Aku langsung terlonjak karena mendengar teriakan Ibu. Mengapa Ibuku itu sampai teriak-teriak? Seperti mendengar berita harga minyak turun. Kebiasaan Ibu selalu berteriak seperti di hutan.
"Ibu kenapa, sih? Sampai teriak-teriak gitu?" kesalku.
Pletak!
Ibu menjitak kepalaku. Entah kesalah apa yang aku perbuat, hingga kepala ini menjadi korbannya.
"Kamu ini bodoh atau apa? Kamu gak curiga sama wanita tadi?" hardik Ibu.
Curiga? Buat apa? Toh, Bu Lidia kan memang bosnya Mas Indra. Jadi buat apa harus curiga? Terkadang Ibu ini pemikirannya selalu berlebihan. Bertemu dengan orang baru saja, bawaannya prasangka buruk.
"Ibu ini kenapa, sih? Bu Lidia tadi tu cuma bosnya Mas Indra. Bos, Bu. Apa yang harus di curigakan?" ucapku menahan kekesalan.

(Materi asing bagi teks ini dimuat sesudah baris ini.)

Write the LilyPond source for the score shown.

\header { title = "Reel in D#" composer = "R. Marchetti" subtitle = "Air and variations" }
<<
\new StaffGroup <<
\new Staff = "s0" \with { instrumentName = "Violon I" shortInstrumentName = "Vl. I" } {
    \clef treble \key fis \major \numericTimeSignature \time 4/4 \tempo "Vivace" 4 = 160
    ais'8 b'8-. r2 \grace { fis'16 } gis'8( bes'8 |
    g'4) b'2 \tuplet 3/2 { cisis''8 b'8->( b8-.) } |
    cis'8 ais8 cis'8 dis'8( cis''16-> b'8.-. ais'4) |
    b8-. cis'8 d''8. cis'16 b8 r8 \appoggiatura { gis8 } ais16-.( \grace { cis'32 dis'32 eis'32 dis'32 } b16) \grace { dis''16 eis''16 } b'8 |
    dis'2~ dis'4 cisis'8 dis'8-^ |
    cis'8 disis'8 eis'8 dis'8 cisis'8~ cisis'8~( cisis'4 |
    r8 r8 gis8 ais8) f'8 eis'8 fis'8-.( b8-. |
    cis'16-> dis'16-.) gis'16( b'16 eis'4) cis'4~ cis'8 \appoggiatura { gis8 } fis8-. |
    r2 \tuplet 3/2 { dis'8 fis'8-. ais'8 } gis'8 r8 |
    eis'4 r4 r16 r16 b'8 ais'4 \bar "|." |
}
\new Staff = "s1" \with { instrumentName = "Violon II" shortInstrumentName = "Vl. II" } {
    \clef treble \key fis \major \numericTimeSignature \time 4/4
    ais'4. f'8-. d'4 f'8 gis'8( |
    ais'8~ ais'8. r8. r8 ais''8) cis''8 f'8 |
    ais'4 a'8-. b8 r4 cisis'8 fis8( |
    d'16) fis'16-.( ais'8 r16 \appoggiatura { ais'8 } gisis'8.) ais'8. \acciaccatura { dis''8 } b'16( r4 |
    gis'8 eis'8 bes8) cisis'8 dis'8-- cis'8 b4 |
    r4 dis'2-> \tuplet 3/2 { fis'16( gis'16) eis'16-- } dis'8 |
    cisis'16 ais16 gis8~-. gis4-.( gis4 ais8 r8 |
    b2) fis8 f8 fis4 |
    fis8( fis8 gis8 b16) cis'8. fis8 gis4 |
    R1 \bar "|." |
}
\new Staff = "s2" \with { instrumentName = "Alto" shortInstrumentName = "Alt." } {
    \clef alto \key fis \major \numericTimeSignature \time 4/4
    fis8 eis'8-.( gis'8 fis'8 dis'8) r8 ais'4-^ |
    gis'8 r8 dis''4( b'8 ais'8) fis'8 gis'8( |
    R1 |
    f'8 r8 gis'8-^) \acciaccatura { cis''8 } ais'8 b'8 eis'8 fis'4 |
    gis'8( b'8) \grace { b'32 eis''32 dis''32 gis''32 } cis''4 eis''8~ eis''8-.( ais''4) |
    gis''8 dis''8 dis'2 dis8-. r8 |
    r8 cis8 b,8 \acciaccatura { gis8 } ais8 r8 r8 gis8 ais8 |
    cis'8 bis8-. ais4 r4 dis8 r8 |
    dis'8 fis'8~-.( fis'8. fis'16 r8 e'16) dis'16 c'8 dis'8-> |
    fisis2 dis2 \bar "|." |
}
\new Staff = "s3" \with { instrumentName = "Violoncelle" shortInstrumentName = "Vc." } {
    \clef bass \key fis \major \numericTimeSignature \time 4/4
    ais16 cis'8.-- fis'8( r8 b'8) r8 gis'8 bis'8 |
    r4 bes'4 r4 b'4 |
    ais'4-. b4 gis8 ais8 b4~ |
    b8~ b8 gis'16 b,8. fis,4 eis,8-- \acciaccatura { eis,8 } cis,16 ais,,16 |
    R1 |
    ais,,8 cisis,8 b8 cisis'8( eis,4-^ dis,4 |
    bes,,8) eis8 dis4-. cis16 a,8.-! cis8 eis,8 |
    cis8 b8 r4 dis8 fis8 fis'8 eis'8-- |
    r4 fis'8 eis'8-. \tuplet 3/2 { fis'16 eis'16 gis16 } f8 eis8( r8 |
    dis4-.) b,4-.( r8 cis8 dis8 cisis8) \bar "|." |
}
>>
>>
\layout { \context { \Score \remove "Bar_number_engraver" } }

"Kamu tuh emang bodoh ya. Bisa jadi si Lidia tadi tuh selingkuhannya Indra. Dia mata-matain kamu. Harusnya pikiran kamu sampai dong ke sana," omel Ibu.
Aku menghela napas sejenak. Kenapa Ibu bisa terpikirkan sampai ke sana? Bu Lidia selingkuhannya Mas Indra? Masa, sih? Tapi, melihat penampilannya Bu Lidia yang modis seperti itu, hati kecil aku membenarkan ucapan Ibu. Mungkinkah?
"Lagian nih ya, Bu, tadi itu bosnya Mas Indra memberikan uang bonus ke aku. Jadi mana mungkin mereka itu ada hubungan!" bantahku berusaha untuk berpikir positif.
"Sudahlah, kamu dibilangin itu memang kepala batu. Awas aja kalau terjadi sesuatu nanti," ancam Ibu.
"Kenapa Ibu malah mendoakan hal-hal yang belum terjadi sih? Harusnya Ibu mendoakan rumah tangga aku baik-baik saja, dong. Bukannya Ibu selalu minta apa-apa ke Mas Indra? Harusnya Ibu jangan menuduh yang tidak-tidak ke dia, nanti kalau suamiku itu tersinggung, apapun yang Ibu minta tidak akan dituruti lagi,"
Aku akhirnya memilih masuk ke dalam kamar. Sedangkan Ibu diam mematung di depan pintu. Sepertinya sedang mencerna apa yang aku ucapkan. Ibu memang selalu meminta apapun ke Mas Indra. Mulai dari tas, baju, dan skincare. Harganya pun tidak murahan. Namun, suamiku selalu menuruti apapun yang diminta beliau. Tetapi tetap saja, Ibu tidak menyukai Mas Indra. Entah apa alasannya. Susah kalau sudah penyakit hati.